The way you learn a language is not by memorizing sentences. It is by being immersed in fluent speakers long enough that the structure of the language sinks into the part of you that operates faster than conscious thought. After enough immersion, you do not retrieve sentences. You generate them. You say things you have never heard before because the grammar permits them. The grammar is the install. The sentences are the output.
This is what happened to my son.
He did not learn Neymar’s moves. He absorbed the grammar of Neymar’s play. The countless hours of watching the way Neymar reads a defender, the way he uses pace and pause, the way he treats the ball as a tool rather than an obstacle, the specific rhythm and posture and willingness — all of it sank in below the level where you can name it. And then on a pickup field, in a moment that called for it, his body produced a construction Neymar himself may have never made in that exact form, because the grammar of Neymar permitted it.

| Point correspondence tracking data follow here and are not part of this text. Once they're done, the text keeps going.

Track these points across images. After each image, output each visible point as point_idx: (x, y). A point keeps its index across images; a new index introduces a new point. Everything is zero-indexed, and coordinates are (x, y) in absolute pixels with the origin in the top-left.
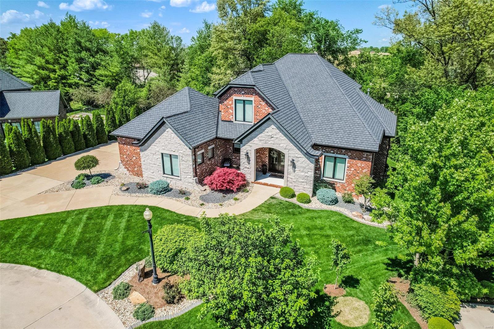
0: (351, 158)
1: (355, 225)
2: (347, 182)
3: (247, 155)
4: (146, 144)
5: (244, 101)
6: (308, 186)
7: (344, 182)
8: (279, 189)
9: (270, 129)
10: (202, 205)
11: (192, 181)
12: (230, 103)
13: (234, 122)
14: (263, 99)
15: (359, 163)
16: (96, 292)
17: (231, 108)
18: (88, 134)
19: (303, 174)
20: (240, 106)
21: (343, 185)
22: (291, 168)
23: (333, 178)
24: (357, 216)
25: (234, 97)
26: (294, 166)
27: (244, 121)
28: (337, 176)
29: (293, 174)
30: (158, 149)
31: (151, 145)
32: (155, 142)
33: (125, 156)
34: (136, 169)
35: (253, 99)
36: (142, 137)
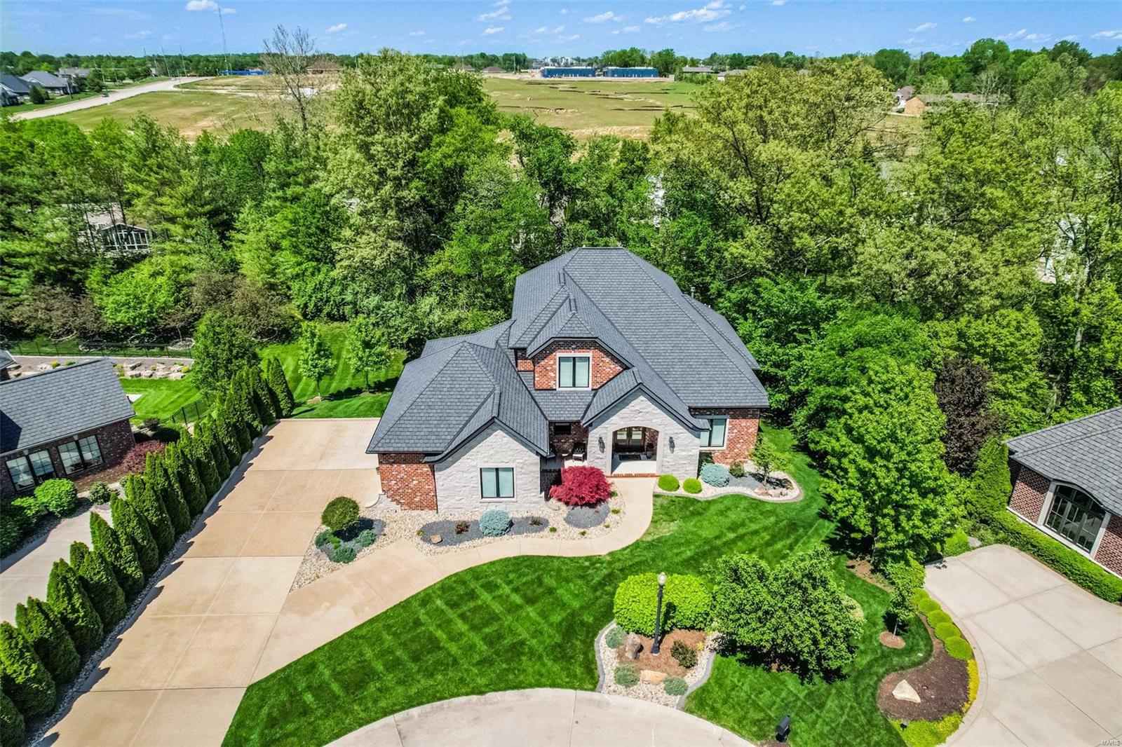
0: (733, 417)
1: (769, 508)
2: (728, 447)
3: (601, 442)
4: (450, 459)
5: (574, 358)
6: (692, 468)
7: (724, 448)
8: (655, 480)
9: (638, 400)
10: (583, 534)
11: (536, 499)
12: (552, 362)
13: (558, 389)
14: (608, 354)
15: (744, 423)
16: (593, 690)
17: (553, 370)
18: (230, 442)
19: (684, 453)
20: (567, 367)
21: (723, 453)
22: (668, 450)
23: (709, 445)
24: (762, 494)
25: (559, 354)
26: (672, 444)
27: (574, 385)
28: (713, 443)
29: (672, 455)
30: (474, 463)
31: (460, 458)
32: (470, 453)
33: (394, 482)
34: (416, 499)
35: (589, 354)
36: (440, 449)
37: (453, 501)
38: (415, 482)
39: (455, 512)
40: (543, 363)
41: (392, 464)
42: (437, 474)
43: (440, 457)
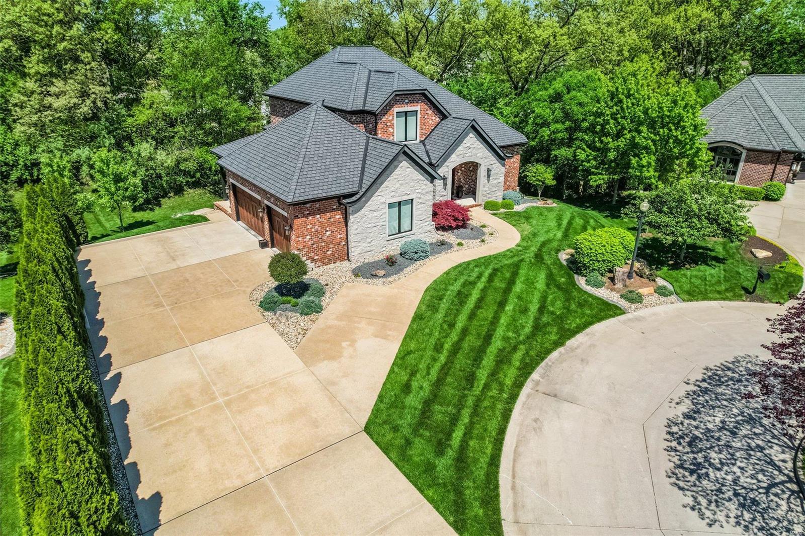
3: (444, 179)
4: (364, 199)
5: (406, 113)
6: (499, 194)
10: (483, 241)
11: (429, 228)
12: (391, 118)
17: (392, 126)
19: (495, 182)
20: (401, 121)
22: (485, 180)
25: (396, 109)
26: (489, 176)
27: (406, 140)
29: (488, 185)
30: (383, 200)
31: (372, 196)
32: (380, 190)
33: (308, 237)
34: (329, 253)
35: (417, 108)
36: (355, 189)
37: (365, 245)
38: (328, 233)
39: (367, 255)
40: (384, 119)
41: (306, 216)
42: (352, 219)
43: (358, 196)
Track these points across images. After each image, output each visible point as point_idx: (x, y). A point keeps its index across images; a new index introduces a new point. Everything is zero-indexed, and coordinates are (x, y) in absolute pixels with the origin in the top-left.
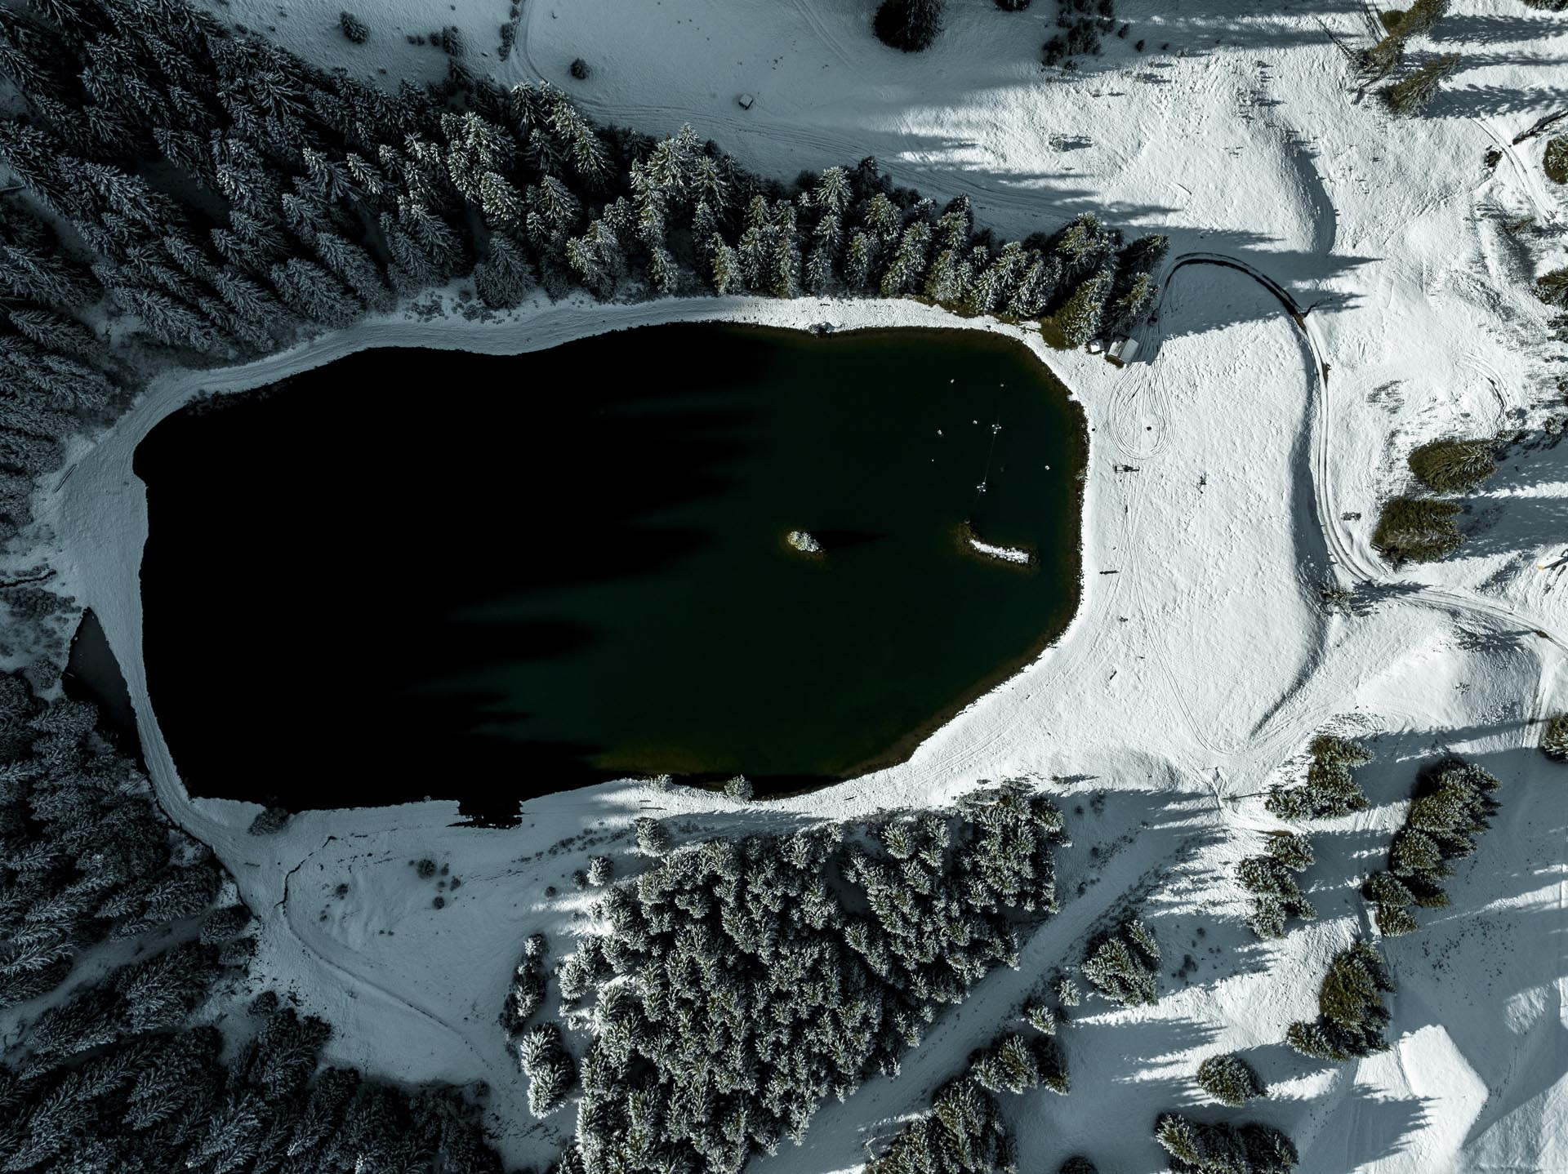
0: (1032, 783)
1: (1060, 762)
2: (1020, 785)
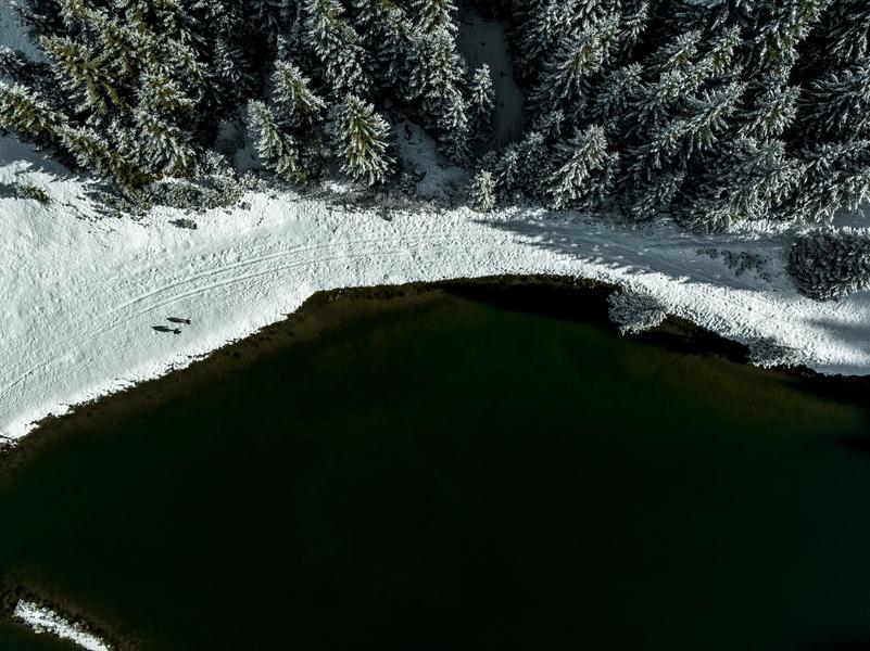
0: (89, 201)
1: (35, 227)
2: (112, 203)
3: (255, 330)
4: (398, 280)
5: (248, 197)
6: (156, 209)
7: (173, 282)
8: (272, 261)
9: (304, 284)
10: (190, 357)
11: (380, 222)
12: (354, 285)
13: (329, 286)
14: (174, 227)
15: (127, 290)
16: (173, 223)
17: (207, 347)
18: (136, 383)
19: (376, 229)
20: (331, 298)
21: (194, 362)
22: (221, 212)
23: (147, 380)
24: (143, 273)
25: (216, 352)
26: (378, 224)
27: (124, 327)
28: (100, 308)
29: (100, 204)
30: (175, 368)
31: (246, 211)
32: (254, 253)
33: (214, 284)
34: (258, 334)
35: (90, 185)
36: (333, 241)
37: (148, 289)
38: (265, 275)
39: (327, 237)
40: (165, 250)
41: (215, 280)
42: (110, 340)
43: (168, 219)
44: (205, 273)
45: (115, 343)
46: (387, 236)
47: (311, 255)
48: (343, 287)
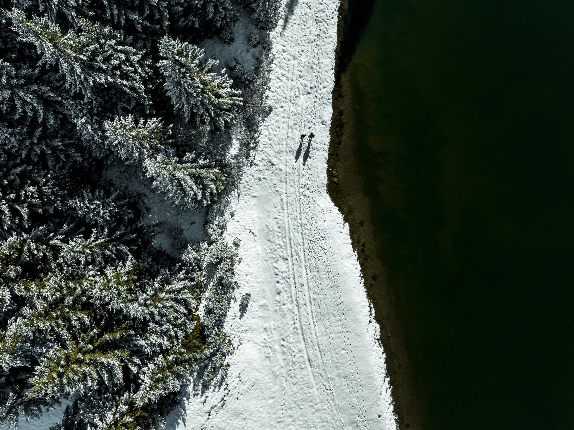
0: (209, 393)
3: (354, 256)
4: (328, 113)
5: (228, 239)
6: (226, 329)
7: (297, 325)
8: (292, 227)
9: (318, 202)
10: (370, 322)
11: (271, 119)
12: (326, 154)
13: (324, 178)
14: (246, 316)
15: (298, 371)
16: (242, 315)
17: (363, 303)
18: (386, 377)
19: (277, 125)
20: (335, 180)
21: (375, 318)
22: (239, 267)
23: (385, 366)
24: (284, 353)
25: (369, 296)
26: (273, 122)
27: (334, 379)
28: (311, 400)
29: (213, 383)
30: (378, 337)
31: (241, 244)
32: (282, 243)
33: (305, 287)
34: (358, 253)
35: (194, 389)
36: (282, 167)
37: (300, 351)
38: (305, 237)
39: (278, 171)
40: (265, 329)
41: (302, 285)
42: (343, 395)
43: (237, 319)
44: (294, 292)
45: (347, 391)
46: (286, 115)
47: (292, 190)
48: (326, 166)
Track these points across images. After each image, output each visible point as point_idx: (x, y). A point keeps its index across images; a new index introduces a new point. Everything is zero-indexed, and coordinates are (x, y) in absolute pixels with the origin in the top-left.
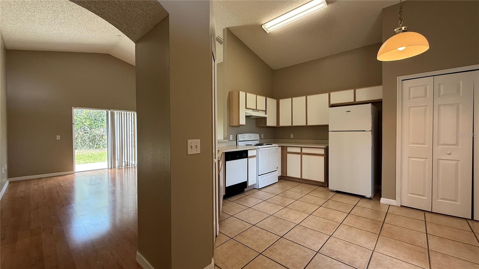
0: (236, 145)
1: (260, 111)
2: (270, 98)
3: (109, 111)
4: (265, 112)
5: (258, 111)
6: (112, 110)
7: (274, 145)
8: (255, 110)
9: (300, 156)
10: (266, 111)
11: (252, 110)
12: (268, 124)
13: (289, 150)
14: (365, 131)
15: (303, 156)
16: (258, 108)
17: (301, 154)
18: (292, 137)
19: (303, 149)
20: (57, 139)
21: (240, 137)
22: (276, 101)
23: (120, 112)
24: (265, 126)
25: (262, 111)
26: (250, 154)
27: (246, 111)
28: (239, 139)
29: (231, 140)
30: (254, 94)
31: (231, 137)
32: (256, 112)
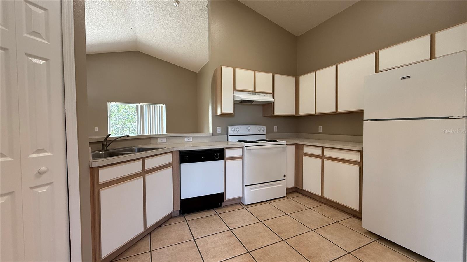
0: (226, 140)
1: (264, 94)
2: (283, 75)
3: (139, 105)
4: (272, 95)
5: (259, 93)
6: (142, 104)
7: (279, 142)
8: (253, 92)
9: (320, 161)
10: (273, 93)
11: (247, 93)
12: (277, 112)
13: (306, 150)
14: (448, 118)
15: (326, 162)
16: (257, 90)
17: (322, 157)
18: (320, 131)
19: (325, 150)
20: (96, 130)
21: (231, 130)
22: (294, 78)
23: (149, 105)
24: (273, 115)
25: (265, 94)
26: (228, 154)
27: (235, 94)
28: (230, 133)
29: (219, 133)
30: (250, 70)
31: (219, 130)
32: (256, 95)
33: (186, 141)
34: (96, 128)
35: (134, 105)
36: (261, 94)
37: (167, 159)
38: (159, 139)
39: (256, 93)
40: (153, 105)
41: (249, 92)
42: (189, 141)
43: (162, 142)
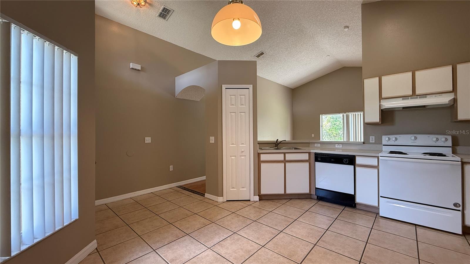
1: (433, 96)
3: (345, 114)
4: (452, 94)
6: (347, 113)
8: (411, 96)
16: (418, 93)
21: (385, 139)
23: (354, 114)
24: (456, 121)
25: (437, 95)
27: (382, 103)
28: (384, 142)
29: (372, 142)
30: (406, 72)
31: (372, 139)
32: (417, 98)
33: (336, 147)
34: (312, 135)
35: (341, 115)
36: (427, 96)
37: (306, 157)
38: (315, 144)
39: (418, 97)
40: (358, 113)
41: (404, 97)
42: (339, 147)
43: (317, 146)
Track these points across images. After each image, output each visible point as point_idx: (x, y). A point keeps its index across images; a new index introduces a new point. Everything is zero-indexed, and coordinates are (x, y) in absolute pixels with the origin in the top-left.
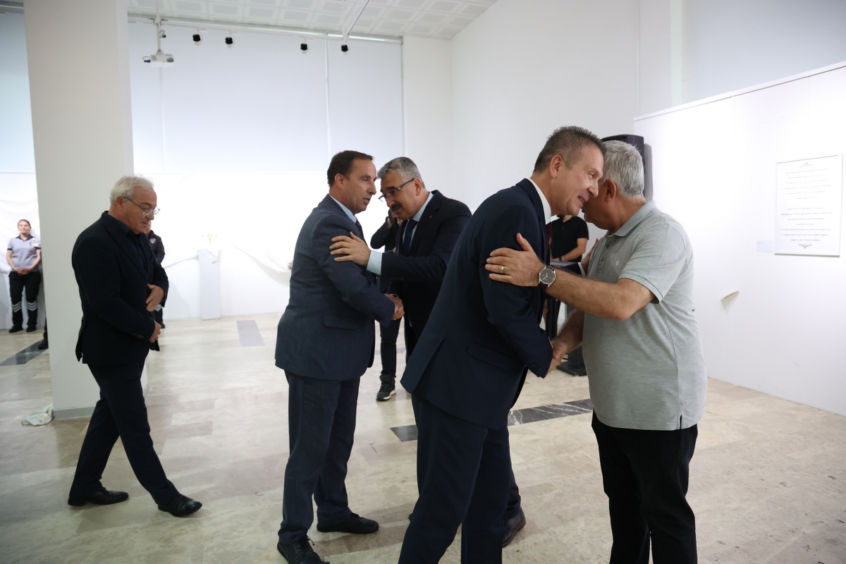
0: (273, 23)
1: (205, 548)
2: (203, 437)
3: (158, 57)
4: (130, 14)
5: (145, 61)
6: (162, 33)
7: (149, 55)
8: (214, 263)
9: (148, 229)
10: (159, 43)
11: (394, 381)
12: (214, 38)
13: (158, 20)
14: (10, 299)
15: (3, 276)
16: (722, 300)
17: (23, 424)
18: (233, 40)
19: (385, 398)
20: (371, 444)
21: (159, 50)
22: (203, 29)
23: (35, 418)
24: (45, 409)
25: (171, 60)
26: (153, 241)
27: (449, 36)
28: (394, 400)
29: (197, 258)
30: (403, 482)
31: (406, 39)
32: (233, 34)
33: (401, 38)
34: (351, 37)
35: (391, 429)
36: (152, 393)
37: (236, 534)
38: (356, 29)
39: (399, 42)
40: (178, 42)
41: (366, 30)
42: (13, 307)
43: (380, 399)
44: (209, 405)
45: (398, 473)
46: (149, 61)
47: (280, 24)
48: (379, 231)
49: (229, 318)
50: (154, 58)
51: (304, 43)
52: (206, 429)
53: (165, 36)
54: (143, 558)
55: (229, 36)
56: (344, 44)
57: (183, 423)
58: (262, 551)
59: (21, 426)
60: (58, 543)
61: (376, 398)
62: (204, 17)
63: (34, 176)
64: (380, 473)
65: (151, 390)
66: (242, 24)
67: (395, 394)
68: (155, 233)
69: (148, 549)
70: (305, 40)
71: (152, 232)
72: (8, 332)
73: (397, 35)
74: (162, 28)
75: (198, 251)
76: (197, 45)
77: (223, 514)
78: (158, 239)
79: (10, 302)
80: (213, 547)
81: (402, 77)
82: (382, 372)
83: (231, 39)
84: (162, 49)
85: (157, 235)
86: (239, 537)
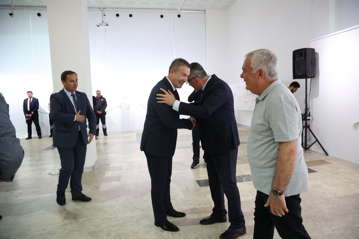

The output was the kid’s. The state was the install.
I was in my Neymar.
There is a distinction here that is worth naming.
Library is retrieval. Grammar is generation. The first is finite. The kid can only do moves he has seen and practiced. The second is infinite. The kid can construct context-appropriate actions the source player themselves may never have done.
The first feels like trying. The second feels like being.
Neither of them was trained. Both of them learned.
A coach reading this might want to argue. They might say the techniques they teach are useful, that named moves give kids tools, that you cannot generate without first having something to generate from.
They are not wrong about the first part. Techniques are useful. The half-turn is a real skill. The Cruyff turn is a real skill. A player who has never executed a step-over is missing a tool.
What they are wrong about is the order. Techniques installed on top of grammar become tools the grammar can deploy. Techniques installed in place of grammar become a list the kid retrieves from. Same techniques. Different cognitive infrastructure underneath them. One produces a player. The other produces a catalog.
If you want to know whether your kid is running library or grammar, you do not need a test. You need to listen to how he talks about playing.
Library kids talk about moves. I tried this. I was going for that. I almost did the one where. The language is retrieval language. The actions are items pulled from a catalog.
Grammar kids talk about state. I was on. I was feeling it. I was in my [whoever]. The language is being-language. The actions are emergent from a way of seeing the game.
If your kid is the first one, that does not mean he is a bad player. He may be a very good library player. He may execute his catalog at a high level for years. What he will not do, almost ever, is produce a moment of genuine construction — an action no coach taught him, no clip showed him, that fit the moment so well it could not have come from anywhere but inside him.
If your kid is the second one, you are watching something most of the system is not built to recognize. He may not have the cleanest technique. He may not test well at showcases. He may be told he is undisciplined. What he has is the install almost no one else has — the language underneath the moves — and if you protect it long enough, the moves will show up later, sitting on top of something they cannot teach.
What your kid says about his own play tells you which one you are raising.
He was not trying a move.
He was in his Neymar.
That is not a vocabulary you can drill into a child.
That is a child who learned to speak.